The First Crazy Step
INDIA | Thursday, 15 May 2014 | Views [94] | Scholarship Entry
The first time I boarded the train to Jammu, it left me with a palpable sense of excitement. But there was also a deep sense of fear. Not because I was visiting the disputed and disturbed territory of Jammu & Kashmir, but because I was going to leave behind the prospect of a well paying job, and a Masters in New York to pursue a project that would lead me where, I knew not. I remember the cold November morning, I was sitting in a decrepit small bus (the best way to go about Jammu, I was to find out soon) and watching the sun rise in the gaps between rows of unorganized housing of the city.
My first day there and I had walked for over five kilometers, exploring the various suburbs and the bazaars. The lifestyle was like any other city, except with a strong presence of the Indian military forces.

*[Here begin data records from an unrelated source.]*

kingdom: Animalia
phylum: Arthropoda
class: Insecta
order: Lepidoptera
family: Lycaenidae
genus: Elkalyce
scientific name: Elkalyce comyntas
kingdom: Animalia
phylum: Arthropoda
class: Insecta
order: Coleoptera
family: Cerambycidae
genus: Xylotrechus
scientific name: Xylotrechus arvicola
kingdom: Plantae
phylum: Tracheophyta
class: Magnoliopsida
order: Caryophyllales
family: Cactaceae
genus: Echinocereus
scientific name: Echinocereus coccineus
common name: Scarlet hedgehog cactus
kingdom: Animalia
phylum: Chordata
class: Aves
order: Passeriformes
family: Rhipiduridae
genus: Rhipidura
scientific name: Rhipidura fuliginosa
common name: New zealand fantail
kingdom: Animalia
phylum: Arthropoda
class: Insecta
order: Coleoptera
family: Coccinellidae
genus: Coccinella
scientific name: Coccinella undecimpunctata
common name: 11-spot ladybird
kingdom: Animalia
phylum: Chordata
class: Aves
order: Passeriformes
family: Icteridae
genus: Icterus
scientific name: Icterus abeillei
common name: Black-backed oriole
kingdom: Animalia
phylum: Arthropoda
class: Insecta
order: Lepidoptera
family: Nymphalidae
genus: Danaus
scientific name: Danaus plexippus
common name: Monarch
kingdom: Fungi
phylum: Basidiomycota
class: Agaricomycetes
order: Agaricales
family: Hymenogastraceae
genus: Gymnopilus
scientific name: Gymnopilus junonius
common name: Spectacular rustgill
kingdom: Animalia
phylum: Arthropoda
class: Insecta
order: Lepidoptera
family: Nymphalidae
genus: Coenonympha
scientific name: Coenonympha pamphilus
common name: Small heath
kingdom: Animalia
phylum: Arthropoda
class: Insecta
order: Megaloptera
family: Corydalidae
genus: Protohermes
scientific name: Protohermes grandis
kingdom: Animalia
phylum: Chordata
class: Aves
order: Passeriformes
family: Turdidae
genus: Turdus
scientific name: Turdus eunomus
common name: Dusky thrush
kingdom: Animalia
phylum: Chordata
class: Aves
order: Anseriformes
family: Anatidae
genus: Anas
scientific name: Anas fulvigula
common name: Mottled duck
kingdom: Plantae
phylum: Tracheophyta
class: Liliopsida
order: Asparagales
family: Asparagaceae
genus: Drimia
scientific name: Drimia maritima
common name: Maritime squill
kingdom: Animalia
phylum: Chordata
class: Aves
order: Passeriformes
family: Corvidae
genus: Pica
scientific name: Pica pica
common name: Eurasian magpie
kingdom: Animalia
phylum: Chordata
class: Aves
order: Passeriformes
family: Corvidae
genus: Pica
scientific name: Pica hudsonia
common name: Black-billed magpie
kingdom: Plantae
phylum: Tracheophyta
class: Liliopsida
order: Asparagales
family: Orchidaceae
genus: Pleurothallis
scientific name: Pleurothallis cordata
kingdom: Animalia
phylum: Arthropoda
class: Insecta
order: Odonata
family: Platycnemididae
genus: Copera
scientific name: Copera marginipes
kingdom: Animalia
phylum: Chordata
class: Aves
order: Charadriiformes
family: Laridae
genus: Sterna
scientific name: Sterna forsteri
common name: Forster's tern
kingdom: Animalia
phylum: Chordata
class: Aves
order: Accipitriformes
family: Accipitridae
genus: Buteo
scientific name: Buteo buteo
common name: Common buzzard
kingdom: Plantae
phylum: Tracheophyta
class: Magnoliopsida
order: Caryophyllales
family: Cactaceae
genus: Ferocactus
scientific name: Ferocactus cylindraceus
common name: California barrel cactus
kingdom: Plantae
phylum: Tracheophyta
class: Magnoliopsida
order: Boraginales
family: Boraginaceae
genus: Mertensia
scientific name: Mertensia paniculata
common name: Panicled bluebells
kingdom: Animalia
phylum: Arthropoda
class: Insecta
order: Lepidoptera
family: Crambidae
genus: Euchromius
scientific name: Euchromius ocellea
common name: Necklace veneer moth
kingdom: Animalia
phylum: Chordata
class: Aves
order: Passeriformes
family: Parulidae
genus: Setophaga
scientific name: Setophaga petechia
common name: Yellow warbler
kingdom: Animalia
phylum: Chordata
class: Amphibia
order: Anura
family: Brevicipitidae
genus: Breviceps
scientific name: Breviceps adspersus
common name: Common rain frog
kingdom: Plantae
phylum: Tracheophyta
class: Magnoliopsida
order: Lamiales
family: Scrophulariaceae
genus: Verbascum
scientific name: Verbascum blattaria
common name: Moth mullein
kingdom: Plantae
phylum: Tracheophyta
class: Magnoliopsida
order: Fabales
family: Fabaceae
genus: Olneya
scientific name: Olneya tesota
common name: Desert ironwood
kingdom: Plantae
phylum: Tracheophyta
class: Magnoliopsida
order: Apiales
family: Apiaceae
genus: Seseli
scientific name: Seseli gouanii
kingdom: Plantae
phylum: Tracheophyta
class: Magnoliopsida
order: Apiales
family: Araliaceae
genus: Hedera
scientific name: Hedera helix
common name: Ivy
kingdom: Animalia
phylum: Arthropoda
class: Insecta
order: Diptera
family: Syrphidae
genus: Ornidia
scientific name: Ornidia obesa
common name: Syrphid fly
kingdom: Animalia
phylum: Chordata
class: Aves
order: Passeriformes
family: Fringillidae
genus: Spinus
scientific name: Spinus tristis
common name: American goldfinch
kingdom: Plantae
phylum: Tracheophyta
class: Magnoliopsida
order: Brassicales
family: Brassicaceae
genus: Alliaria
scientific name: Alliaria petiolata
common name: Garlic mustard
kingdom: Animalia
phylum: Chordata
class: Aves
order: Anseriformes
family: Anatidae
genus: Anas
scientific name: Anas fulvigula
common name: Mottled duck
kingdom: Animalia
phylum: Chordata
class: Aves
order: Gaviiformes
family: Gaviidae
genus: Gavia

Ever since then, I have never been back home. I traveled in the villages along the India-Pakistan border. The family that hosted me lived in a lovely house in the middle of fields that were ready for harvest. I learned the ways of village life; we used to wake up with the sun and go to the fields to disembowel since the village has no sanitary facilities, and then, a bath under the water from the canal in the open. I used to hear from my mother that the food served with love tastes the best. I tasted the best food in those eight days in the village. The villagers welcomed me with open arms, and I developed life-long friendships.
After a month I flew across the length of India and reached Madurai in Tamil Nadu. It was a culture shock. Life is so different in South India. Every morning, the women folk dress up the ground with intricate and colorful patterns. To accommodate the humidity, the men wear lungi- long wrap-around-skirts of cotton and the women ornament their hair with garlands of flowers. Art adds a touch of magic to every aspect of living here. The food is tangy and a characteristic ingredient of the cuisine is coconut. A variety of bananas are grown here, and the people are ferociously proud of their variety of the fruit. I loved how the people have still kept alive their culture of eating in banana leaves. Eating over fine utensils is so passé! Every part of the tree is used and the large dense banana farms are a sight one doesn’t come across often.
One thing that I find endearing across the length and breadth of India is its unity in diversity. I am confident that this first step will be a harbinger to a lifetime of travels.